(Given data)

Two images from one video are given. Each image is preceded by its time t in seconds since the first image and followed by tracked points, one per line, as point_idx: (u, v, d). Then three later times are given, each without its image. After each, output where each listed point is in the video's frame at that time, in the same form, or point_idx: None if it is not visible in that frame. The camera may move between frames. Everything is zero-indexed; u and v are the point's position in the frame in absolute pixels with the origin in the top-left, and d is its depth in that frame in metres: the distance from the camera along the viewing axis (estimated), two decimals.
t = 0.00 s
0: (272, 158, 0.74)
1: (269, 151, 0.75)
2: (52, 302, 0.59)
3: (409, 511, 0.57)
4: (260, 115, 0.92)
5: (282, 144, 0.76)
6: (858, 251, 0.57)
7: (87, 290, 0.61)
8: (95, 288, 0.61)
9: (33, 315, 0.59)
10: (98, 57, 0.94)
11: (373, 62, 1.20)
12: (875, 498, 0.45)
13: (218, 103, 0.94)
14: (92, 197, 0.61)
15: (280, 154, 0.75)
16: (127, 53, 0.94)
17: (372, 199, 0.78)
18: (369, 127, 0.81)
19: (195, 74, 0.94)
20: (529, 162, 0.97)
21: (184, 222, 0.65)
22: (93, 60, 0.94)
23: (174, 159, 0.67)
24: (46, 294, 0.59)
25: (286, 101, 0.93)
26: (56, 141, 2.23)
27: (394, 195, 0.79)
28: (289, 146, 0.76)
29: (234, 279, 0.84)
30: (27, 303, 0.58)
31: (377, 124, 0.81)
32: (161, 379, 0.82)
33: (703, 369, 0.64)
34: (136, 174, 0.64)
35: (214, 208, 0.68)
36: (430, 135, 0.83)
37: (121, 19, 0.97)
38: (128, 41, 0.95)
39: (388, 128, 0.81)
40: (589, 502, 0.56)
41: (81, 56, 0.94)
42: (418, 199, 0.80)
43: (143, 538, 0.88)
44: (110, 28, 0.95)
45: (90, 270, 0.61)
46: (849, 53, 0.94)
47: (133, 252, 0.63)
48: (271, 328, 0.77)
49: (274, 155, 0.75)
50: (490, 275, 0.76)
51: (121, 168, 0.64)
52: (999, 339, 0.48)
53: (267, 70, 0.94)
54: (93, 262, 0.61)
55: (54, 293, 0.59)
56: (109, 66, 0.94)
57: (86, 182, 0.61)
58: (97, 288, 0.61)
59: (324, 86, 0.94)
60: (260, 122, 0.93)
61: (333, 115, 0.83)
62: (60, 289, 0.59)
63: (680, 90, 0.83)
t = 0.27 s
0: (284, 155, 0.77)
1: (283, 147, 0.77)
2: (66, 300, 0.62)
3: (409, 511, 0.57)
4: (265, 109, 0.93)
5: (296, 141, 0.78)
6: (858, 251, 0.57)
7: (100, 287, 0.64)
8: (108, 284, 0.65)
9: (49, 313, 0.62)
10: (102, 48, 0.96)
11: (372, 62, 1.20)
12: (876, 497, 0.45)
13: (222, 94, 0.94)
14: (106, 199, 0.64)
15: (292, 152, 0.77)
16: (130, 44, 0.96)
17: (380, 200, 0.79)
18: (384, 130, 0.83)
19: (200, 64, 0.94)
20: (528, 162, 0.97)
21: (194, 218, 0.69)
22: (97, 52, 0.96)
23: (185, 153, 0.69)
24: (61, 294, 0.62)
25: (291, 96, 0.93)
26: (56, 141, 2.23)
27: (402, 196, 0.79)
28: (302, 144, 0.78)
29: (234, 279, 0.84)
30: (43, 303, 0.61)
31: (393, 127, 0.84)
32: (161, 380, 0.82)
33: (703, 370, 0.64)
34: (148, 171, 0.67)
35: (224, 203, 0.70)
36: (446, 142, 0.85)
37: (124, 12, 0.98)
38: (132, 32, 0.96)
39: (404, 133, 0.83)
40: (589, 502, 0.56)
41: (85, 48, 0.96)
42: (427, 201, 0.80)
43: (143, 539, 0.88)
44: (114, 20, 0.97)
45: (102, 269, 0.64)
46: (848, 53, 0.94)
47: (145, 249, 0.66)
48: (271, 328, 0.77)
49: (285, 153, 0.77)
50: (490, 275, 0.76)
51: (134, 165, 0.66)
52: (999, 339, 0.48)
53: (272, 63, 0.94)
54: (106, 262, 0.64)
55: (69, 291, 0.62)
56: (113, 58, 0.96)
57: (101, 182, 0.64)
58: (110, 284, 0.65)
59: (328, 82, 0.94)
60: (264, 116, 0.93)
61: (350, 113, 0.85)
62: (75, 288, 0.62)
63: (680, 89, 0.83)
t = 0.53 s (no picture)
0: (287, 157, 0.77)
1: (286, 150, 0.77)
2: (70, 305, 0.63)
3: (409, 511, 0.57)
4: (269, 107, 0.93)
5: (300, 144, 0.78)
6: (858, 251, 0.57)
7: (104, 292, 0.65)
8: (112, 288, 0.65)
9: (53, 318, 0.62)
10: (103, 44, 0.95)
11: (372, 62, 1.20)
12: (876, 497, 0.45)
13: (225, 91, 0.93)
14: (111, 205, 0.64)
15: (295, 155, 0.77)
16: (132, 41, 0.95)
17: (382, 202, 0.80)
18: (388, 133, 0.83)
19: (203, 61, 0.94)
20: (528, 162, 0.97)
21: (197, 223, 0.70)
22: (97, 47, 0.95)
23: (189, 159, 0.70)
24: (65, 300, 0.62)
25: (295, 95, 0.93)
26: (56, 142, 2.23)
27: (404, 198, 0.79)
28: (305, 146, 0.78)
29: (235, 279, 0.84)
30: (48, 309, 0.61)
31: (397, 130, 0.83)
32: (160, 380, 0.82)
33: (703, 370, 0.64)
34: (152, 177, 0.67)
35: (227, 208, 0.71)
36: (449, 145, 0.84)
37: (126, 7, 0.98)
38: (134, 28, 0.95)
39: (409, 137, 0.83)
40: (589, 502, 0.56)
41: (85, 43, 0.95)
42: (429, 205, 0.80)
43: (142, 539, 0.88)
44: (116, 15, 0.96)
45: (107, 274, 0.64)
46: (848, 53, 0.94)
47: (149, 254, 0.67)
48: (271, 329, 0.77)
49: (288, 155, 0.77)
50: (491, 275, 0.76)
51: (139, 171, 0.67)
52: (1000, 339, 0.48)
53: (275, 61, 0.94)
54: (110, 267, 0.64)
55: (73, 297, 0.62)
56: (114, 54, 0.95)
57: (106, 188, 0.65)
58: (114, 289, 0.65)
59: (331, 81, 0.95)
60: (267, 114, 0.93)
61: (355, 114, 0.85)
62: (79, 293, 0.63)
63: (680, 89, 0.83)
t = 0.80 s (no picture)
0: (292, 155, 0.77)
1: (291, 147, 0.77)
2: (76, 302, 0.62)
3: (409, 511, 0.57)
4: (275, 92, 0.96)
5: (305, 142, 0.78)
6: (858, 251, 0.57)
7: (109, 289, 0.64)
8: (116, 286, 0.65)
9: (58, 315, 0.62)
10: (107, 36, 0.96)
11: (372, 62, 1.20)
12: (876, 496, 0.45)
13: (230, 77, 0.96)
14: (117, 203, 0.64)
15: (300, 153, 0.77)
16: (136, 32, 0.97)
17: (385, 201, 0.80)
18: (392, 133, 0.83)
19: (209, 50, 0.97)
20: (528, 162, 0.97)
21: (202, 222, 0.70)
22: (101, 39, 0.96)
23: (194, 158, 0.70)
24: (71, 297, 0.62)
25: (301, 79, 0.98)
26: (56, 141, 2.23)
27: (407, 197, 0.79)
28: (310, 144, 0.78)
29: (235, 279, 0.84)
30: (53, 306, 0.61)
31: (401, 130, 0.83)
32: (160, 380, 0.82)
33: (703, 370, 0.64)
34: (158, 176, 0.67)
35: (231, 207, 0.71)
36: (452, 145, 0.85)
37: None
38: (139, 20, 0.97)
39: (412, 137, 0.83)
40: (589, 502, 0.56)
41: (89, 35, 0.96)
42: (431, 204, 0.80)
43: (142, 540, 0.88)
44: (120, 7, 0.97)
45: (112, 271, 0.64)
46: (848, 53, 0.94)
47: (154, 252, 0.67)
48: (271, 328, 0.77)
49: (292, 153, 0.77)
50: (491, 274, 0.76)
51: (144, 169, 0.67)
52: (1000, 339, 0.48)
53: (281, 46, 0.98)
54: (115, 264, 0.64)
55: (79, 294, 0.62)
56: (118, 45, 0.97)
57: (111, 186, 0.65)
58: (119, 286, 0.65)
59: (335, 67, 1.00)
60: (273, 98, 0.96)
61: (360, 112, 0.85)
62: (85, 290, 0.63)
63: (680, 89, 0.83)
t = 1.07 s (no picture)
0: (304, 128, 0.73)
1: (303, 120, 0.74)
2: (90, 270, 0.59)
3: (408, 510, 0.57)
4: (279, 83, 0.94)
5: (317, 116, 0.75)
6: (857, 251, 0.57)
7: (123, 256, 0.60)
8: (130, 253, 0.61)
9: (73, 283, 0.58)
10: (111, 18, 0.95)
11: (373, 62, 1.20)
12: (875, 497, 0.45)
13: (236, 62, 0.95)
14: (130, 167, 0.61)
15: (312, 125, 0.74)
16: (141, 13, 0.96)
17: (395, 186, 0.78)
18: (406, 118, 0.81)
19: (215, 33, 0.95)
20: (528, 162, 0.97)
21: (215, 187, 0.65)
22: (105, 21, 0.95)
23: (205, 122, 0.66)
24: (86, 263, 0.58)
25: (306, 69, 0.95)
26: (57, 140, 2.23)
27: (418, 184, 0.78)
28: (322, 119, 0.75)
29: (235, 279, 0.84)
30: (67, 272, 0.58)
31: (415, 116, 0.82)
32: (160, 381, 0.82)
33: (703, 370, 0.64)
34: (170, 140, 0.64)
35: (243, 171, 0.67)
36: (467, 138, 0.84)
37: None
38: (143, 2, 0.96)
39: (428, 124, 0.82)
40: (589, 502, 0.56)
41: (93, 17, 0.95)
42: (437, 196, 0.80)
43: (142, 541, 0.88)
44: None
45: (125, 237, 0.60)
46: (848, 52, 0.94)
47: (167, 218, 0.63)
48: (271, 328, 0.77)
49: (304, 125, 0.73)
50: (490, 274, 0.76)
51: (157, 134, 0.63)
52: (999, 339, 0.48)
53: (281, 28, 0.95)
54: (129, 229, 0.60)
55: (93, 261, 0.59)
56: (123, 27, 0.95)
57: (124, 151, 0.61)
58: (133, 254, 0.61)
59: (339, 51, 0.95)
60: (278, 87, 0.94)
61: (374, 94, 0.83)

(End Given data)

What is required: From the records above, retype only the lines starting at the line that contains "47: (133, 252, 0.63)" and ending at the line that contains "60: (264, 116, 0.93)", both included.

Worked solution:
47: (133, 252, 0.63)
48: (271, 328, 0.77)
49: (274, 155, 0.75)
50: (490, 275, 0.76)
51: (121, 168, 0.64)
52: (999, 339, 0.48)
53: (267, 70, 0.94)
54: (93, 262, 0.61)
55: (54, 293, 0.59)
56: (109, 66, 0.94)
57: (86, 182, 0.61)
58: (97, 288, 0.61)
59: (324, 86, 0.94)
60: (260, 122, 0.93)
61: (333, 115, 0.83)
62: (60, 289, 0.59)
63: (680, 90, 0.83)
t = 0.27 s
0: (284, 155, 0.77)
1: (283, 147, 0.77)
2: (66, 300, 0.62)
3: (409, 511, 0.57)
4: (265, 109, 0.93)
5: (296, 141, 0.78)
6: (858, 251, 0.57)
7: (100, 287, 0.64)
8: (108, 284, 0.65)
9: (49, 313, 0.62)
10: (102, 48, 0.96)
11: (372, 62, 1.20)
12: (876, 497, 0.45)
13: (222, 94, 0.94)
14: (106, 199, 0.64)
15: (292, 152, 0.77)
16: (130, 44, 0.96)
17: (380, 200, 0.79)
18: (384, 130, 0.83)
19: (200, 64, 0.94)
20: (528, 162, 0.97)
21: (194, 218, 0.69)
22: (97, 52, 0.96)
23: (185, 153, 0.69)
24: (61, 294, 0.62)
25: (291, 96, 0.93)
26: (56, 141, 2.23)
27: (402, 196, 0.79)
28: (302, 144, 0.78)
29: (234, 279, 0.84)
30: (43, 303, 0.61)
31: (393, 127, 0.84)
32: (161, 380, 0.82)
33: (703, 370, 0.64)
34: (148, 171, 0.67)
35: (224, 203, 0.70)
36: (446, 142, 0.85)
37: (124, 12, 0.98)
38: (132, 32, 0.96)
39: (404, 133, 0.83)
40: (589, 502, 0.56)
41: (85, 48, 0.96)
42: (427, 201, 0.80)
43: (143, 539, 0.88)
44: (114, 20, 0.97)
45: (102, 269, 0.64)
46: (848, 53, 0.94)
47: (145, 249, 0.66)
48: (271, 328, 0.77)
49: (285, 153, 0.77)
50: (490, 275, 0.76)
51: (134, 165, 0.66)
52: (999, 339, 0.48)
53: (272, 63, 0.94)
54: (106, 262, 0.64)
55: (69, 291, 0.62)
56: (113, 58, 0.96)
57: (101, 182, 0.64)
58: (110, 284, 0.65)
59: (328, 82, 0.94)
60: (264, 116, 0.93)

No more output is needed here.